Gandhi had just begun to come out of virtual retirement. The Madras Resolution of the Congress passed a resolution in December 1927 demanding absolute independence. Gandhi dubbed it as childish; S supported it but wanted complete independence to include Goa and Pondicherry too. His biting articles in the Mahratta and his weekly Sharaddhananda in which he criticized Motilal Nehru and Gandhi for their pro-Muslim policy did more harm than good to the cause which S championed. Both the weeklies were would up.

There was a failed move to elect him as the President of the Hindu Mahasabha in 1927. The govt prevented him from presiding over the Depressed Classes Congress in Nov 1927. Bhai Parmanand Jain, a prominent Sabha leader wanted S to represent the Hindus at the Round Table Conference but alas!

The govt went on extending the period of S’s internment from time to time-1929 to 1937 as they considered him a danger to the peace of India. Leaders in the Council and people from outside were doing their utmost for the release of S, but the Govt was not yielding to the pressure. In the meantime a Committee called Savarkar Restrictions Removal Committee was set up under the chairmanship of Dr M.B.Velkar in July 1935. Lakhs of signatures were collected and the petition was submitted to the govt. But India of those days was dominated by Gandhi who literally threw into the waste paper basket the appeal for S’s release. Nehru was reported to have torn the memorandum to pieces. This was before S had joined the Hindu Mahasabha as a political party, opposed to the Congress.

Meanwhile provincial elections were held, the Congress was victorious. The Brits were keen that the Congress accepts office.
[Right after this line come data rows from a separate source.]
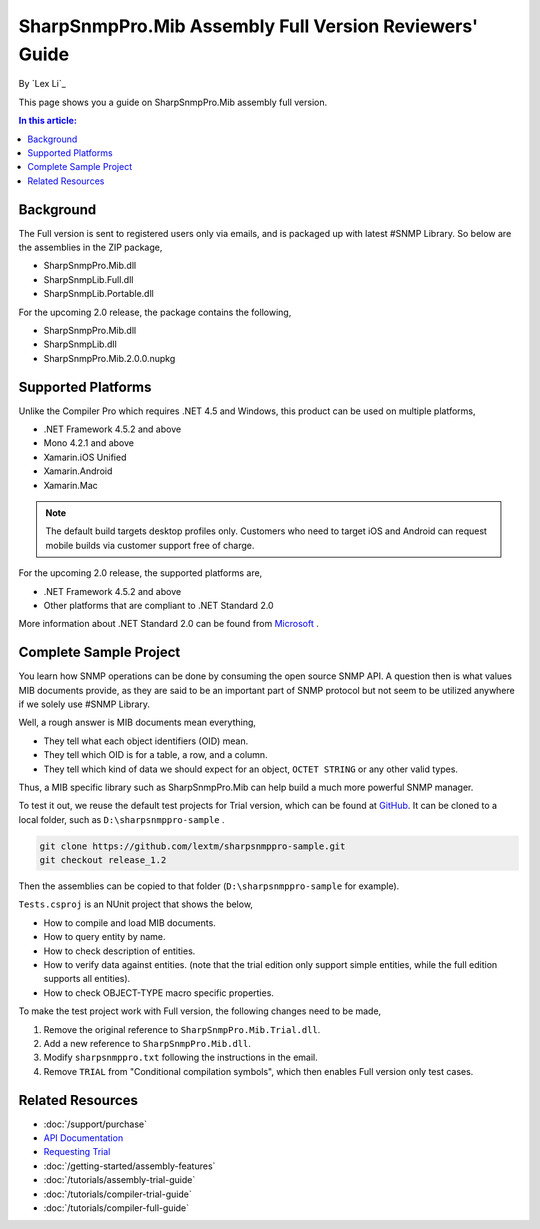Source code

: SharpSnmpPro.Mib Assembly Full Version Reviewers' Guide
=======================================================

By `Lex Li`_

This page shows you a guide on SharpSnmpPro.Mib assembly full version.

.. contents:: In this article:
  :local:
  :depth: 1

Background
----------
The Full version is sent to registered users only via emails, and is packaged up with latest #SNMP Library. So below are the assemblies in the ZIP package,

* SharpSnmpPro.Mib.dll
* SharpSnmpLib.Full.dll
* SharpSnmpLib.Portable.dll

For the upcoming 2.0 release, the package contains the following,

* SharpSnmpPro.Mib.dll
* SharpSnmpLib.dll
* SharpSnmpPro.Mib.2.0.0.nupkg

Supported Platforms
-------------------
Unlike the Compiler Pro which requires .NET 4.5 and Windows, this product can be used on multiple platforms,

* .NET Framework 4.5.2 and above
* Mono 4.2.1 and above
* Xamarin.iOS Unified
* Xamarin.Android
* Xamarin.Mac

.. note:: The default build targets desktop profiles only. Customers who need to target iOS and Android can request mobile builds via customer support free of charge.

For the upcoming 2.0 release, the supported platforms are,

* .NET Framework 4.5.2 and above
* Other platforms that are compliant to .NET Standard 2.0

More information about .NET Standard 2.0 can be found from `Microsoft <https://docs.microsoft.com/en-us/dotnet/standard/net-standard>`_ .

Complete Sample Project
-----------------------
You learn how SNMP operations can be done by consuming the open source SNMP API. A question then is what values MIB documents provide, as they are said to be an important part 
of SNMP protocol but not seem to be utilized anywhere if we solely use #SNMP Library.

Well, a rough answer is MIB documents mean everything,

* They tell what each object identifiers (OID) mean.
* They tell which OID is for a table, a row, and a column.
* They tell which kind of data we should expect for an object, ``OCTET STRING`` or any other valid types.

Thus, a MIB specific library such as SharpSnmpPro.Mib can help build a much more powerful SNMP manager.

.. image:: _static/mib.png

To test it out, we reuse the default test projects for Trial version, which can be found at `GitHub <https://github.com/lextm/sharpsnmppro-sample.git>`_. It can be cloned to a local folder, such as ``D:\sharpsnmppro-sample`` .

.. code-block:: shell

  git clone https://github.com/lextm/sharpsnmppro-sample.git
  git checkout release_1.2

Then the assemblies can be copied to that folder (``D:\sharpsnmppro-sample`` for example).

``Tests.csproj`` is an NUnit project that shows the below,

* How to compile and load MIB documents.
* How to query entity by name.
* How to check description of entities.
* How to verify data against entities. (note that the trial edition only support simple entities, while the full edition supports all entities).
* How to check OBJECT-TYPE macro specific properties.

To make the test project work with Full version, the following changes need to be made,

#. Remove the original reference to ``SharpSnmpPro.Mib.Trial.dll``.
#. Add a new reference to ``SharpSnmpPro.Mib.dll``.
#. Modify ``sharpsnmppro.txt`` following the instructions in the email.
#. Remove ``TRIAL`` from "Conditional compilation symbols", which then enables Full version only test cases.

Related Resources
-----------------

- :doc:`/support/purchase`
- `API Documentation <https://help.sharpsnmp.com>`_
- `Requesting Trial <https://sharpsnmp.com/Home/Send>`_
- :doc:`/getting-started/assembly-features`
- :doc:`/tutorials/assembly-trial-guide`
- :doc:`/tutorials/compiler-trial-guide`
- :doc:`/tutorials/compiler-full-guide`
Due to a deadlock Bahadur D Cooper agreed with the help of Jamanadas Mehta to form an interim govt on one condition, that S would be released precedent to accepting the office. The Governor agreed subject to S’s good behavior. S was released unconditionally on 10/05/1937. The tiger was free.

Several functions were held at Ratnagiri in honor of S’s release. A purse was presented to him too. Shri Mehta by securing the release of S had done yeoman’s service to the nation.